Je n'ai pas lu le livre de Régine Pernoult auquel vous renvoyés mais cette vision d'une Europe partagée entre une tradition romaine et une tradition germanique l'une et l'autre immuable n'est guère plus qu'un fantasme des romantiques.
D'une part il faut bien voir que l'inégalité successorale romaine fondée sur l'institution d'héritier est tout-à-fait différente de celle fondée sur la primogéniture qui se développe dans la noblesse européenne et dans la paysannerie de certaines régions.
D'autre part, le modèle de la Domus romaine archaïque où tous - épouse, fils, filles non mariées, belle filles, esclaves - vivent sous l'autorité du Pater familias qui a droit de vie et de mort sur eux, s'il reste inscrit dans le droit sous l'Empire romain, ne correspond absolument pas à la réalité familiale romaine telle qu'elle a été léguée au monde médiéval. La famille romaine du bas-empire est nucléaire et les enfants ont une part dans la succession qui ne peut leur être enlevée.

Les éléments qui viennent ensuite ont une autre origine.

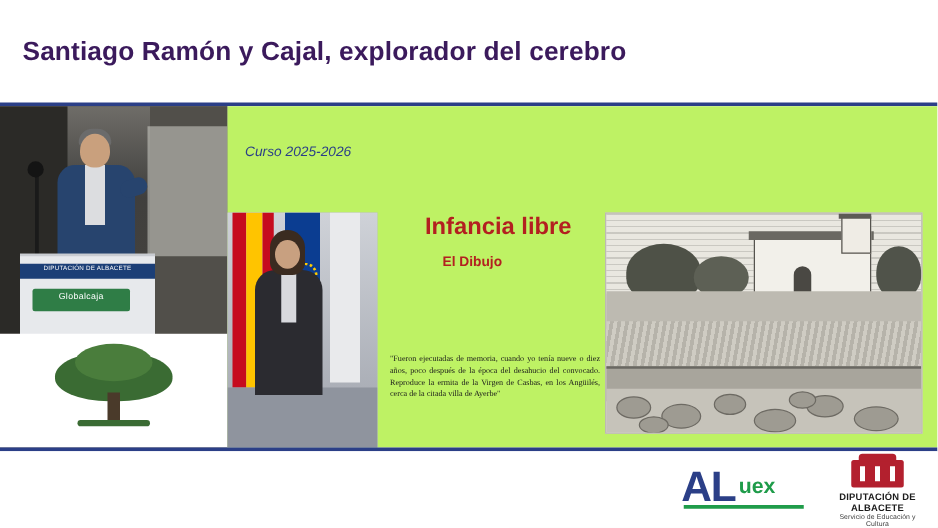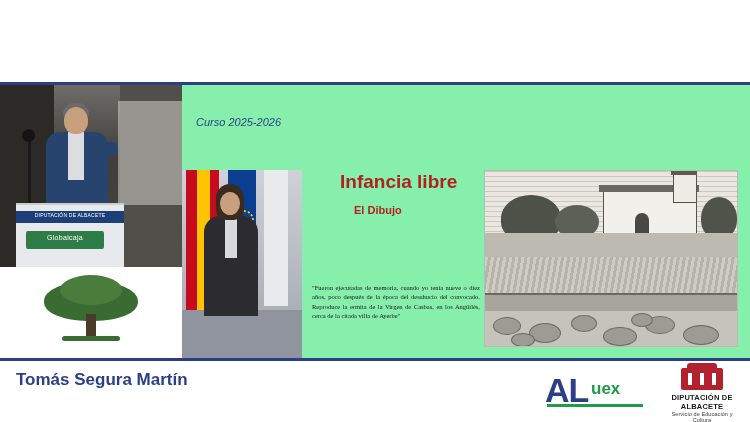--- a/index.html
+++ b/index.html
@@ -466,6 +466,9 @@
 
 <div class="screen">
 
+  <div class="header">
+    <div class="header-title">Santiago Ramón y Cajal, explorador del cerebro</div>
+  </div>
   <div class="header-rule"></div>
 
   <div class="stage">

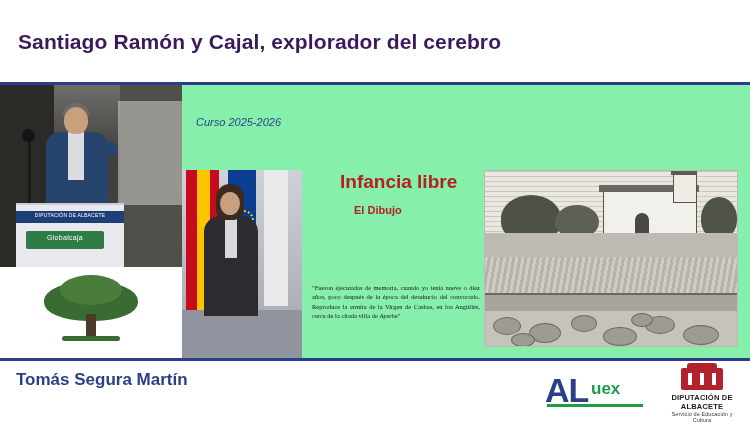--- a/index.html
+++ b/index.html
@@ -227,7 +227,7 @@
     top: 0;
     width: 568px;
     height: 273px;
-    background: #86efac;
+    background: #bef264;
   }
   .slide-course {
     position: absolute;

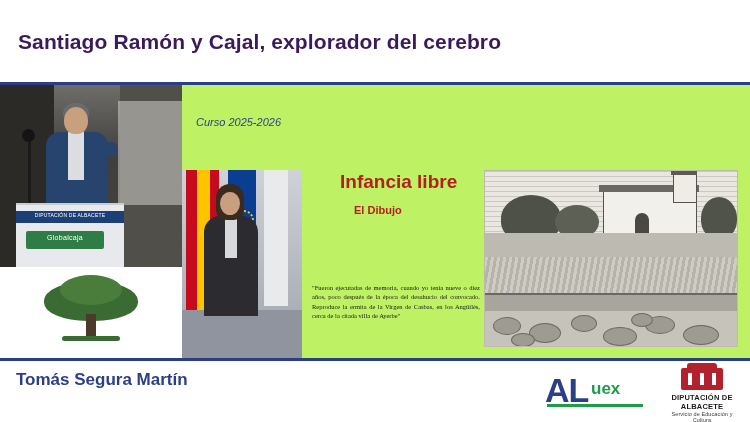--- a/index.html
+++ b/index.html
@@ -552,7 +552,6 @@
 
   <div class="footer-rule"></div>
   <div class="footer">
-    <div class="speaker-name">Tomás Segura Martín</div>
 
     <div class="logo-aluex">
       <div class="aluex-a">AL</div>

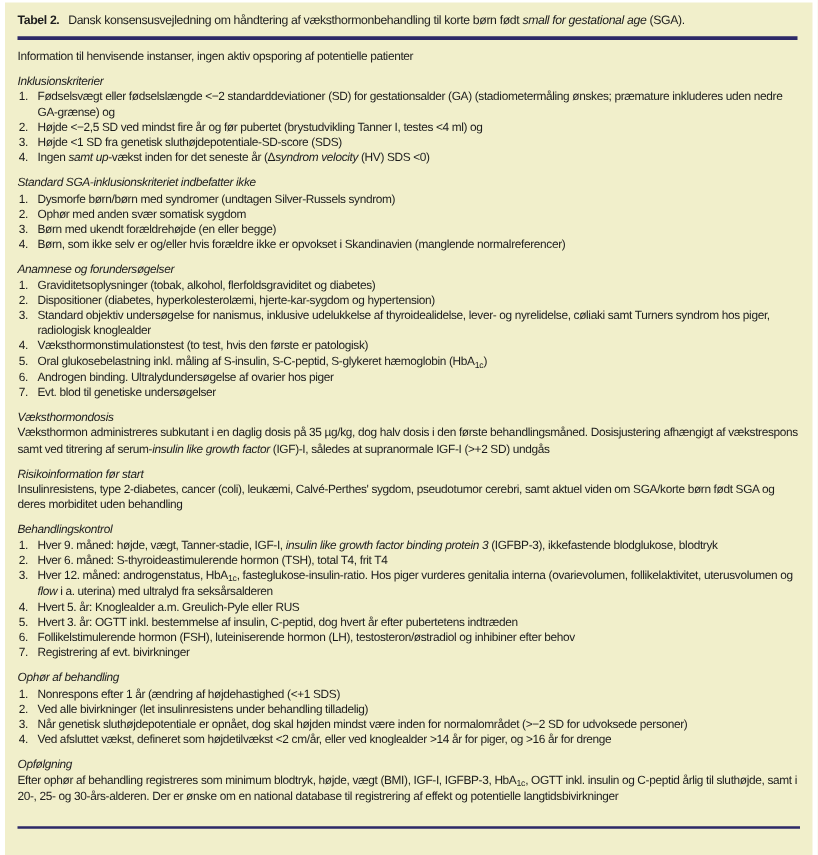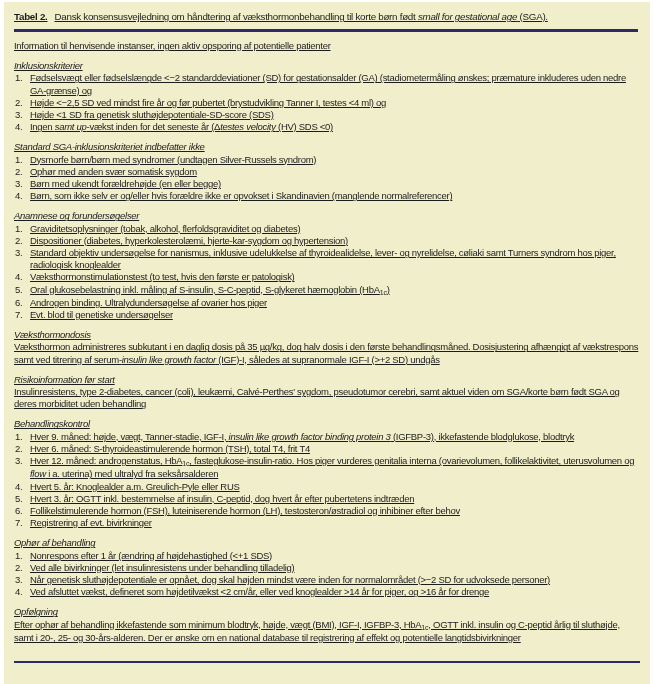--- a/index.html
+++ b/index.html
@@ -25,7 +25,6 @@
   }
   .inner {
     padding: 9px 10px 0 9px;
-    text-decoration: underline;
   }
   .caption {
     font-size: 9.8px;

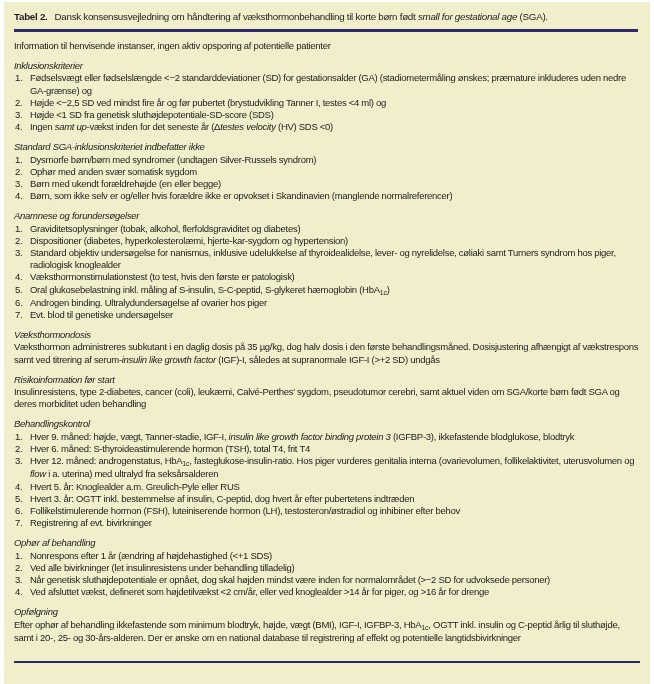--- a/index.html
+++ b/index.html
@@ -89,7 +89,7 @@
           <div class="item"><span class="num">1.</span><span class="txt"><span>Fødselsvægt eller fødselslængde &lt;−2 standarddeviationer (SD) for gestationsalder (GA) (stadiometermåling ønskes; præmature inkluderes uden nedre GA-grænse) og</span></span></div>
           <div class="item"><span class="num">2.</span><span class="txt"><span>Højde &lt;−2,5 SD ved mindst fire år og før pubertet (brystudvikling Tanner I, testes &lt;4 ml) og</span></span></div>
           <div class="item"><span class="num">3.</span><span class="txt"><span>Højde &lt;1 SD fra genetisk sluthøjdepotentiale-SD-score (SDS)</span></span></div>
-          <div class="item"><span class="num">4.</span><span class="txt"><span>Ingen </span><i>samt up</i><span>-vækst inden for det seneste år (Δ</span><i>testes velocity</i><span> (HV) SDS &lt;0)</span></span></div>
+          <div class="item"><span class="num">4.</span><span class="txt"><span>Ingen </span><i>samt up</i><span>-vækst inden for det seneste år (Δ</span><i>syndrom velocity</i><span> (HV) SDS &lt;0)</span></span></div>
         </div>
         <div class="section">
           <div class="heading">Standard SGA-inklusionskriteriet indbefatter ikke</div>

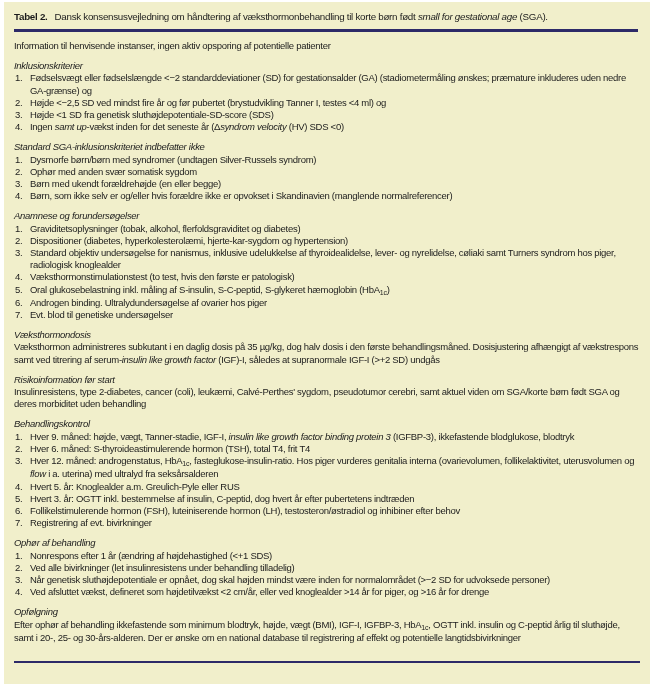--- a/index.html
+++ b/index.html
@@ -135,7 +135,7 @@
         </div>
         <div class="section">
           <div class="heading">Opfølgning</div>
-          <div class="para"><span class="txt"><span>Efter ophør af behandling ikkefastende som minimum blodtryk, højde, vægt (BMI), IGF-I, IGFBP-3, HbA</span><sub>1c</sub><span>, OGTT inkl. insulin og C-peptid årlig til sluthøjde, samt i 20-, 25- og 30-års-alderen. Der er ønske om en national database til registrering af effekt og potentielle langtidsbivirkninger</span></span></div>
+          <div class="para"><span class="txt"><span>Efter ophør af behandling registreres som minimum blodtryk, højde, vægt (BMI), IGF-I, IGFBP-3, HbA</span><sub>1c</sub><span>, OGTT inkl. insulin og C-peptid årlig til sluthøjde, samt i 20-, 25- og 30-års-alderen. Der er ønske om en national database til registrering af effekt og potentielle langtidsbivirkninger</span></span></div>
         </div>
       </div>
   </div>

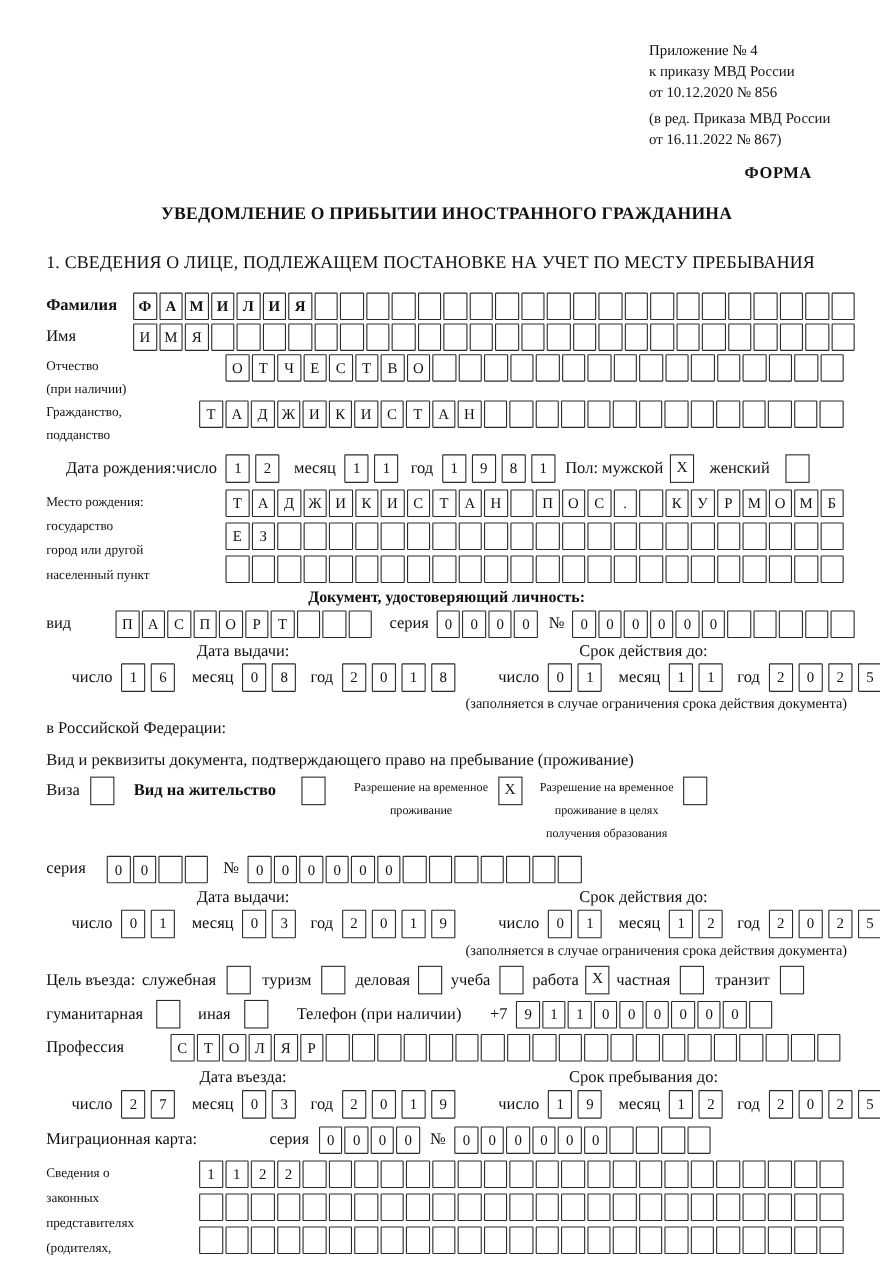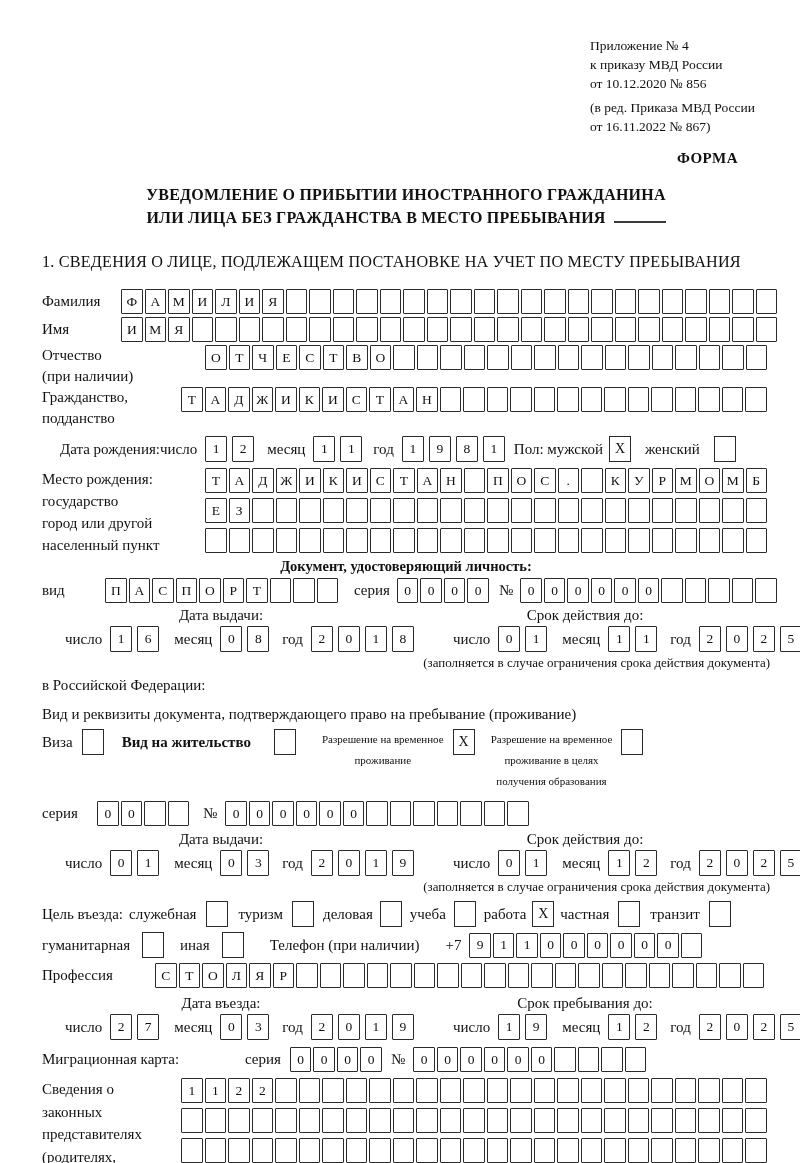--- a/index.html
+++ b/index.html
@@ -67,7 +67,6 @@
 
   <div class="title">
     <div>УВЕДОМЛЕНИЕ О ПРИБЫТИИ ИНОСТРАННОГО ГРАЖДАНИНА</div>
-    <div><span>ИЛИ ЛИЦА БЕЗ ГРАЖДАНСТВА В МЕСТО ПРЕБЫВАНИЯ</span><span class="blankline"></span></div>
   </div>
 
   <div class="sec-heading">1. СВЕДЕНИЯ О ЛИЦЕ, ПОДЛЕЖАЩЕМ ПОСТАНОВКЕ НА УЧЕТ ПО МЕСТУ ПРЕБЫВАНИЯ</div>

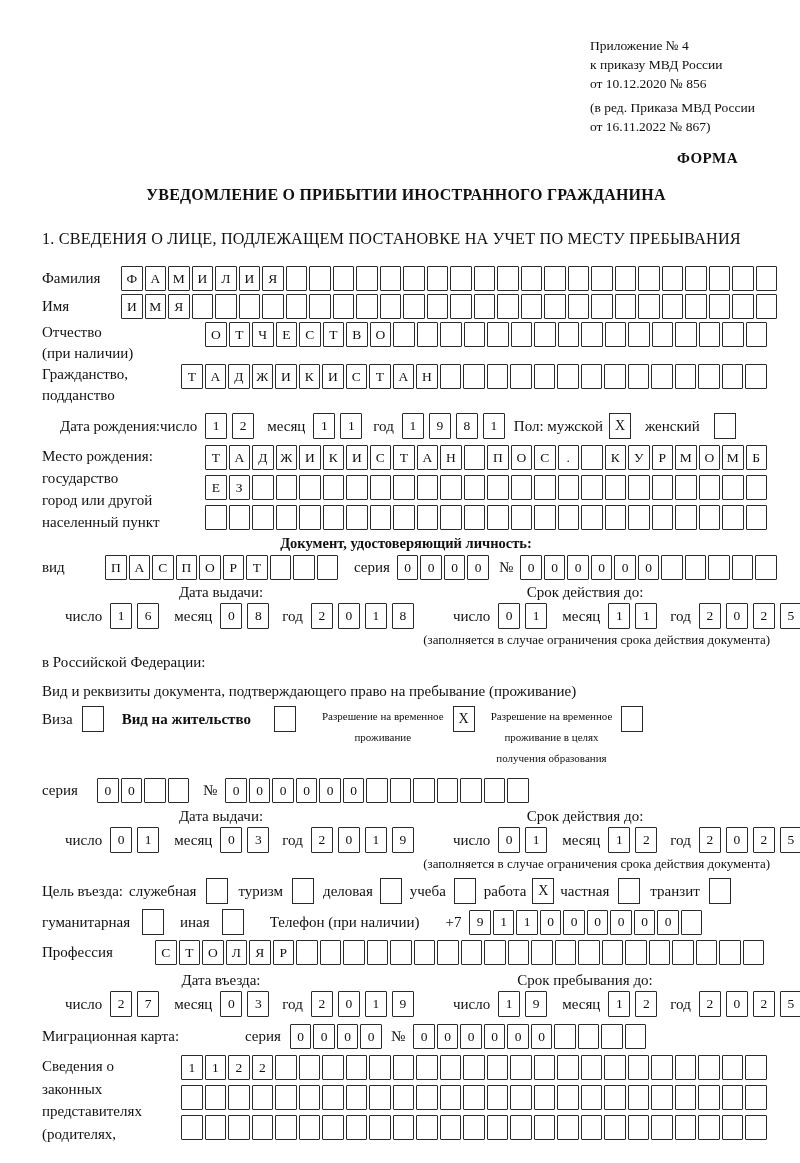--- a/index.html
+++ b/index.html
@@ -71,7 +71,7 @@
 
   <div class="sec-heading">1. СВЕДЕНИЯ О ЛИЦЕ, ПОДЛЕЖАЩЕМ ПОСТАНОВКЕ НА УЧЕТ ПО МЕСТУ ПРЕБЫВАНИЯ</div>
 
-  <div class="frow" style="margin-top:17px;">
+  <div class="frow" style="margin-top:17px;font-weight:bold;">
     <span class="lbl" style="width:79px;">Фамилия</span>
     <div class="cells">
         <span class="cell">Ф</span>

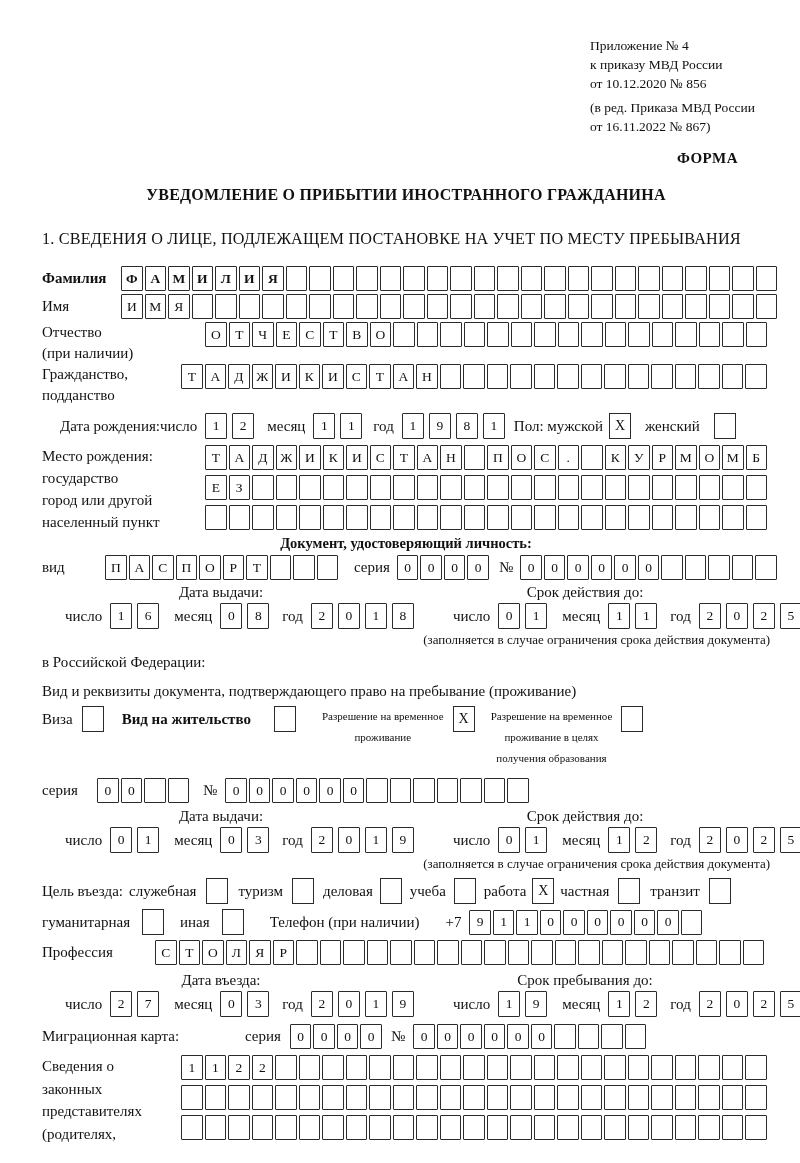--- a/index.html
+++ b/index.html
@@ -22,7 +22,7 @@
   
   .frow{display:flex;align-items:flex-start;margin-top:3px;}
   .lbl{font-size:15px;line-height:25px;flex:none;}
-  .lbl2{font-size:15px;line-height:21px;flex:none;}
+  .lbl2{font-size:12px;line-height:21px;flex:none;}
   .cells{display:flex;gap:2px;flex:none;}
   .cell{
     width:21.5px;height:25px;box-sizing:border-box;flex:none;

Par ailleurs, la Grande-Bretagne n'a rien de purement germanique. L'Angleterre a vécu comme la France sous l'empire de Rome. Les Angles et les Saxons, puis les Danois, n'ont pas fait disparaître les Bretons, de même que les Francs n'ont pas fait disparaître les Gallo-Romains. Ce "souvenir de venir d'ailleurs" que vous mettez en avant est plutôt une mode du XIXe siècle de se sentir germaniques.
Le droit anglais est largement tributaire de la conquête normande.
Que l'Angleterre moderne est une société commerçante est indéniable (il n'y a qu'à voir à quoi ressemblent les débats sur le Brexit : personne ne parle d'une Europe qui serait la pays ou de nationalisme, mais on s'écharpe allègrement sur le risque d'avoir un bad deal ou un no deal), mais faire remonter cela à une origine germanique plus que millénaire est bien osé.
L'absence d'Etat fort ? Il n'y a rien de plus faux. Ne confondons pas, sous prétexte de découvrir un génie propre anglo-saxon, ou trompés par le couple Reagan-Thatcher des années 1980, les Etats-Unis et le Royaume-Uni. L'histoire de la société anglaise est justement très marquée par un Etat fort qui permet justement à l'individualisme si caractéristique de l'Angleterre du dernier demi-millénaire de se développer. Dès Guillaume le Conquérant, l'Angleterre s'organise suivant une hiérarchie féodale bien huilée. Les villes anglaises sont d'abord des bourgs de type militaire fondés par le pouvoir royal (les -chester, -caster...). Sous Elisabeth Ière, une loi sur les pauvres ordonne que dans chaque paroisse un impôt soit récolté pour subvenir aux besoins des plus démunis, des orphelins, veuves, vieillards, malades... Cette loi a presque réduit à néant les solidarités familiales que connaissent toutes les sociétés traditionnelles. Voyez aussi l'attachement quasi-religieux au NHS créé par Attlee au lendemain de la guerre, qui est quasiment l'antithèse de la méfiance viscérale de tant d'Américains à l'égard de l'idée même d'un régime public d'assurance-maladie.
Oui, la tradition anglaise connait un Etat fort. Le Léviathan de Hobbes qui permet la liberté individuelle. C'est un Etat différent de la monarchie absolue des français, reposant d'avantage sur l'aristocratie, du fait du parlementarisme, mais c'est bien un Etat fort.
Pas de rupture dans l'histoire anglaise ? C'est à mon sens bien mal la connaître (et je suis moi-même très loin d'en être un spécialiste).
J'ai aussi du mal à vous suivre quant à la distinction entre un modèle familial qui produit des militaires et un autre qui produit des aventuriers. Car ces classes d'individu sont en fait très semblables et sont importantes là où des personnes de bonne naissance n'hérite pas ou peu. Ainsi, les lieux où la primogéniture a cours permettent généralement l'existence d'une noblesse pléthorique avec des masses de cadets prêts à faire la guerre au service du plus offrant (qui peut être leur roi ou un autre). C'est le cas en Gascogne (les Trois mousquetaires...) ainsi que dans tout l'Espace allemand (la Prusse n'en étant qu'un exemple), ou en Suède.
Il reste que synthétiser une histoire aussi riche selon quelques axes comme nous le faisons ici est un exercice amusant mais qui peut conduire à des approximations. J'en fais probablement moi-même beaucoup dans ce message.